Marcelle FUGLESANG

Matricule 31826
survivant
Photographie de Marcelle FUGLESANG
Photographiée à Auschwitz-I, le 3 février 1943. Musée d’État d’Auschwitz-Birkenau, Oświęcim, Pologne. Collection Mémoire Vive. Droits réservés.
Convoi 31000

Photographiée à Auschwitz-I, le 3 février 1943. Musée d’État d’Auschwitz-Birkenau, Oświęcim, Pologne. Collection Mémoire Vive. Droits réservés.

Marcelle Fuglesang naît dans le faubourg de Christiana (?) à Oslo (Norvège), le 21 février 1903, fille de Jørgan Jacob Fuglesang, 27 ans, Norvégien installé à Paris où il possède une affaire d’importation (“commissionnaire en marchandises”), et de Marguerite Claire Brunet, 24 ans, son épouse, fille d’un fabriquant de meubles parisien, mariés le 29 mai précédent à Paris 3e.

La France comme destin

En juillet 1914, le père de famille emmène sa femme et ses quatre enfants passer les vacances dans son pays, en Norvège, comme tous les ans.

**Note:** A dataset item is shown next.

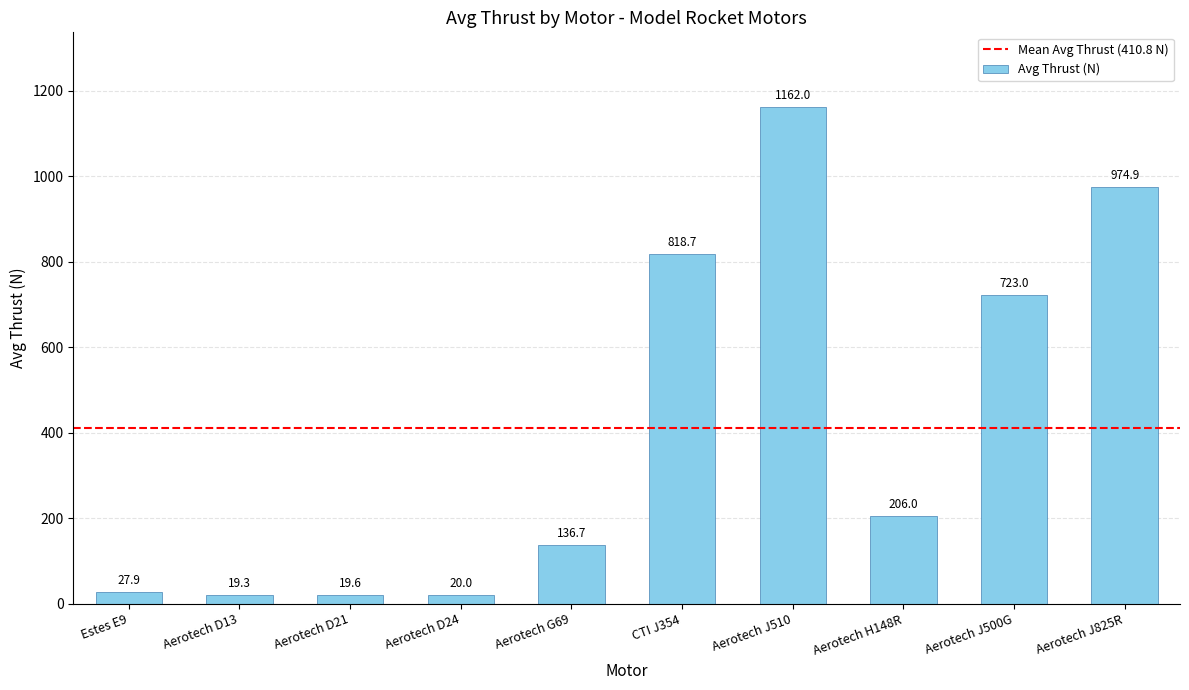

Reading left to right, transcribe all the data shown in this chart.

27.9	19.3	19.6	20.0	136.7	818.7	1162.0	206.0	723.0	974.9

La guerre les empêche de revenir en France. Monsieur Fuglesang se fait une nouvelle situation à Oslo et décide d’y rester. Mais Marcelle veut finir ses études à Paris. Elle tient sans doute plus de sa mère, qui est née française et de qui elle obtiendra la nationalité une vingtaine d’années plus tard.

En 1920, Marcelle Fuglesang est de retour à Paris. Elle y fait des études d’infirmière, d’assistante sociale, de puéricultrice. Elle aime la France, elle en adopte les manières, les idées, la religion : elle se convertit au catholicisme, pratiquant avec ferveur.

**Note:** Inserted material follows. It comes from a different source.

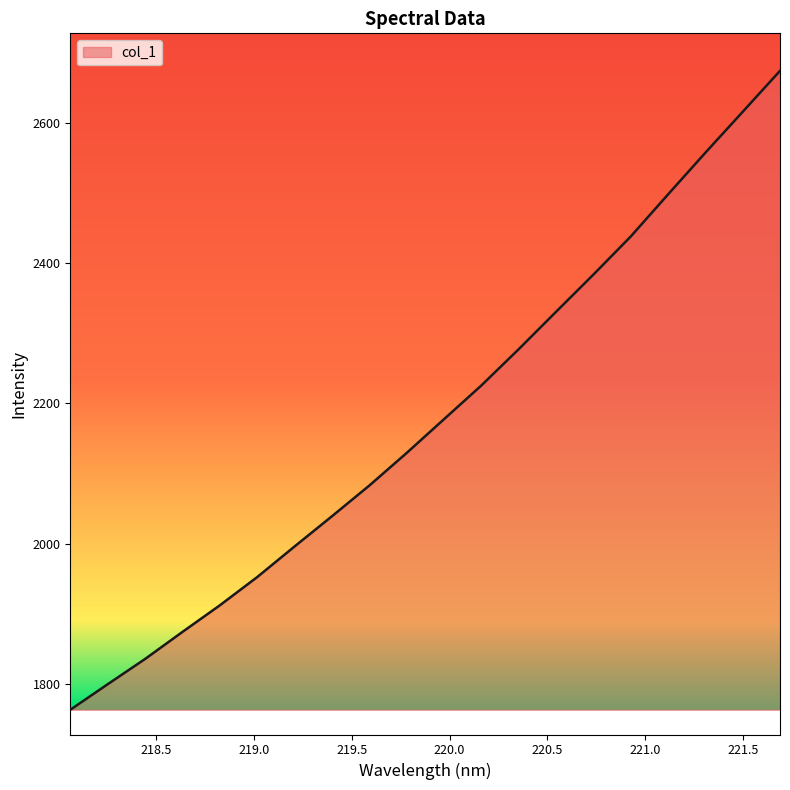

What is the greatest value displayed?

2674.2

En 1931, elle est recensée comme infirmière à la Maison-école d’Infirmières Privées du 2 place de la Porte de Vanves.

Elle aime la France, elle en adopte les manières, les idées, la religion : elle se convertit au catholicisme, pratiquant avec ferveur.

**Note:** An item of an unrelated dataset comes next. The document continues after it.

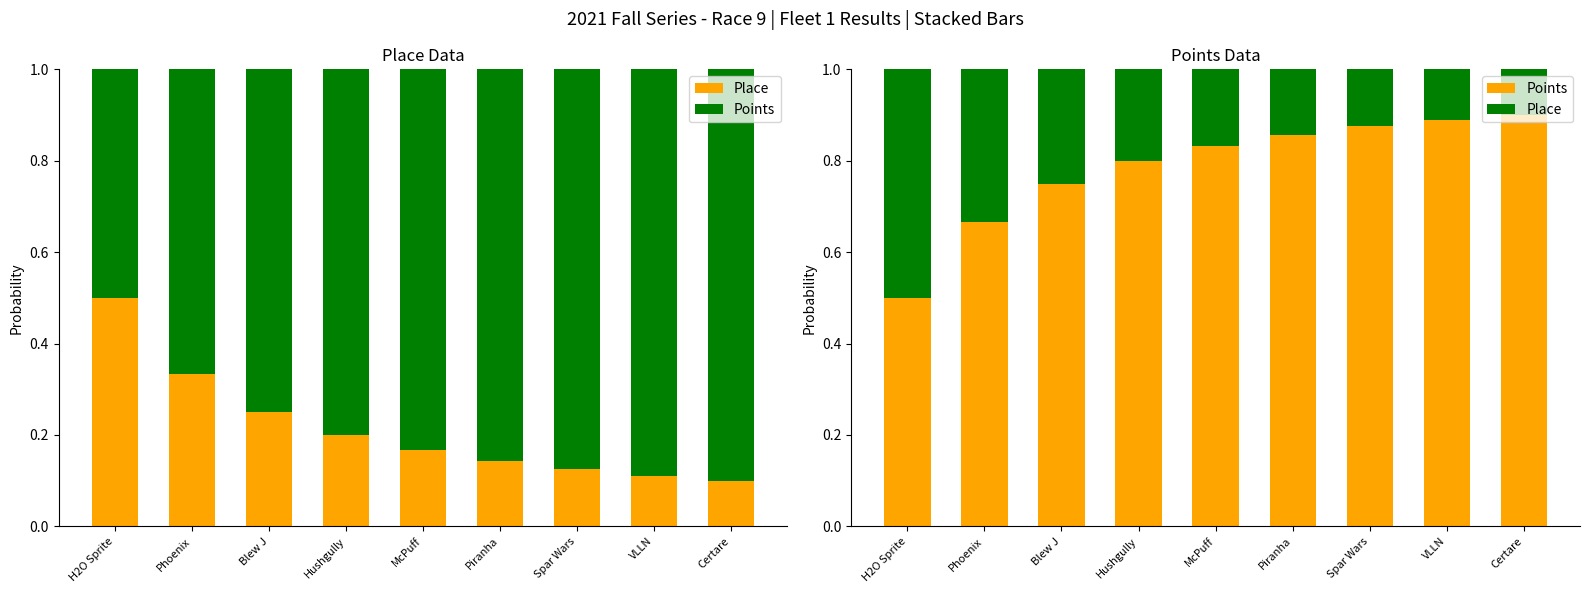

At which category is the sum across all series the highest?

H2O Sprite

Début 1936, « Mademoiselle Fuglesang » dépose une demande de naturalisation française auprès du service ad hoc (dépendant du bureau du Sceau du ministère de la Justice), qu’elle obtient fin mai, après examen de son dossier par la Sûreté nationale. Elle habite alors chez un oncle maternel, Louis Brunet, 84 ans, domicilié au 10 villa Saint-Jacques (14e arrondissement). Marcelle se déclare comme assistante sociale (?) au 44 rue de Lisbonne (8e arrondissement, quartier Europe).

Une fervente patriote

En 1939, elle exerce dans un sanatorium antituberculeux.

Début septembre, quand débute de la Seconde Guerre mondiale, elle s’engage dans l’armée comme infirmière. En avril 1940, quand part l’expédition militaire franco-britannique vers Narvik, afin de couper l’approvisionnement du IIIe Reich en minerai de fer suédois, nécessaire à son industrie de guerre, Marcelle Fuglesang fait valoir que sa connaissance du norvégien sera utile, et rejoint une antenne chirurgicale qui arrive dans le port au moment où le corps expéditionnaire français rembarque pour la France, sur ordre de l’amirauté britannique (24 mai-8 juin 1940).